MODEL_PATH="rmanluo/GFM-RAG-8M"
MAX_STEPS=3
python -m gfmrag.workflow.qa_ircot_inference \
dataset.root=data \
dataset.data_name=${DATA_NAME}_test \
graph_retriever.model_path=${MODEL_PATH} \
llm.model_name_or_path=${LLM} \
qa_prompt=${DATA_NAME} \
qa_evaluator=${DATA_NAME} \
agent_prompt=${DATA_NAME}_ircot \
test.max_steps=${MAX_STEPS} \
test.max_test_samples=-1
Per-dataset Commands¶
HotpotQA (2 reasoning steps)
python -m gfmrag.workflow.qa_ircot_inference \
qa_prompt=hotpotqa qa_evaluator=hotpotqa \
agent_prompt=hotpotqa_ircot \
dataset.data_name=hotpotqa_test \
test.max_steps=2
MuSiQue (4 reasoning steps)
python -m gfmrag.workflow.qa_ircot_inference \
qa_prompt=musique qa_evaluator=musique \
agent_prompt=musique_ircot \
dataset.data_name=musique_test \
test.max_steps=4
2WikiMultihopQA (2 reasoning steps)
python -m gfmrag.workflow.qa_ircot_inference \
qa_prompt=2wikimultihopqa qa_evaluator=2wikimultihopqa \
agent_prompt=2wikimultihopqa_ircot \
dataset.data_name=2wikimultihopqa_test \
test.max_steps=2
Output: outputs/qa_agent_inference/<data_name>/<date>/<time>/prediction.jsonl
Path Interpretation / Visualization¶
Visualize the reasoning paths found by the GFM retriever over the knowledge graph:
Expected Outputs Summary¶
| Stage | Output Location | Contents |
|---|---|---|
| Stage 1 | data/<data_name>/processed/stage1/ |
nodes.csv, relations.csv, edges.csv, train.json, test.json |
| Stage 2 (train) | outputs/qa_finetune/<date>/<time>/ |
Model checkpoints, training logs |
| Stage 2 (eval) | outputs/qa_finetune/<date>/<time>/ |
predictions_<data_name>.json per dataset |
| Stage 3a | outputs/qa_inference/<date>/<time>/ |
prediction.jsonl with answers and scores |
| Stage 3b | outputs/qa_agent_inference/<data_name>/<date>/<time>/ |
prediction.jsonl with answers and scores |
Notes¶
- Pre-built indexes: The test set
processed/stage1/directories are included in the provided download.
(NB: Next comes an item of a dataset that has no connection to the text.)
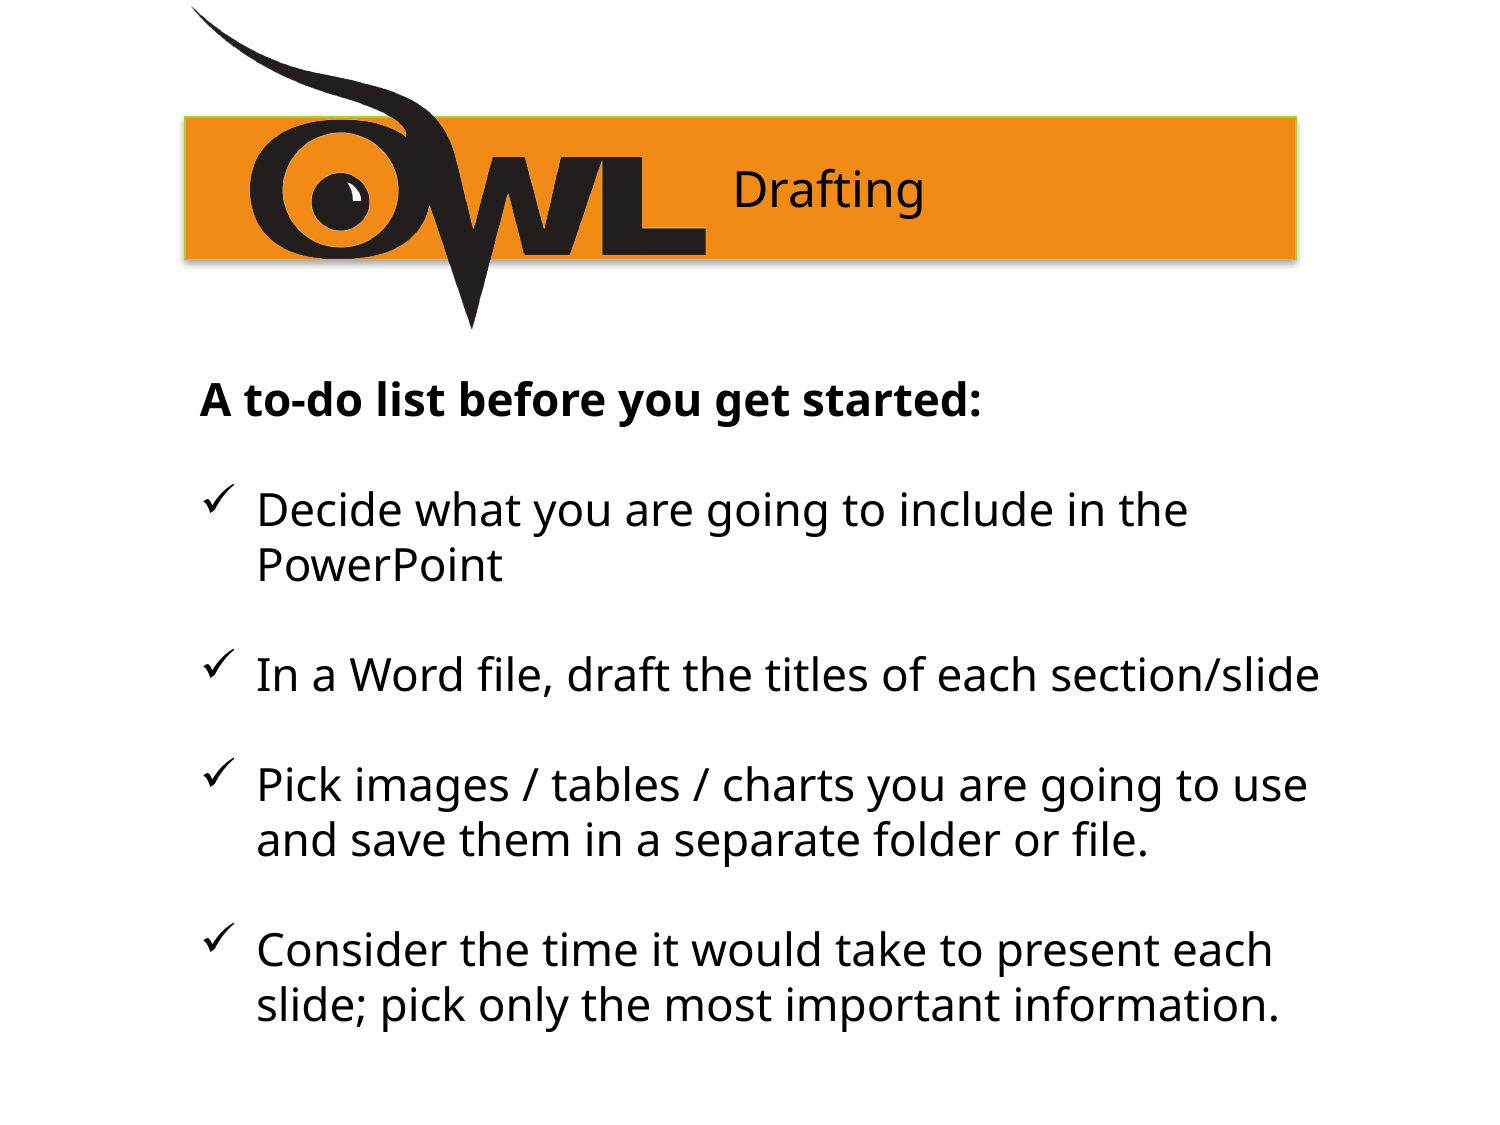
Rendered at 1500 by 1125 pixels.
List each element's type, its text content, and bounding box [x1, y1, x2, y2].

text_box A to-do list before you get started: Decide what you are going to include in the PowerPoint In a Word file, draft the titles of each section/slide Pick images / tables / charts you are going to use and save them in a separate folder or file. Consider the time it would take to present each slide; pick only the most important information. [185, 363, 1376, 1038]
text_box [184, 0, 1297, 332]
You do not need to run Stage 1 for test sets. - Released checkpoint:
rmanluo/GFM-RAG-8Mcan be loaded directly for retrieval evaluation and IRCoT inference, skipping Stage 2 training. - Stage 2 produces Stage 3a inputs: The QA script requires
predictions_<data_name>.jsonfrom Stage 2 and a matchingnodes.csvfromprocessed/stage1/. The pathoutputs/qa_finetune/latest/is a symlink to the most recent run. - HYDRA_FULL_ERROR=1: Set this variable to get full Python tracebacks instead of truncated Hydra error messages, which is useful for debugging.
- Multi-GPU training: Stage 2 scripts use
torchrun. Adjust--nproc_per_nodeto match your GPU count. Stage 3 scripts use a single process. - LLM API costs: Stage 1 and Stage 3 call the OpenAI API (GPT-4o-mini by default). Set
llm.model_name_or_pathto change the model. - For general usage outside these reproduction scripts, see the Workflow pages.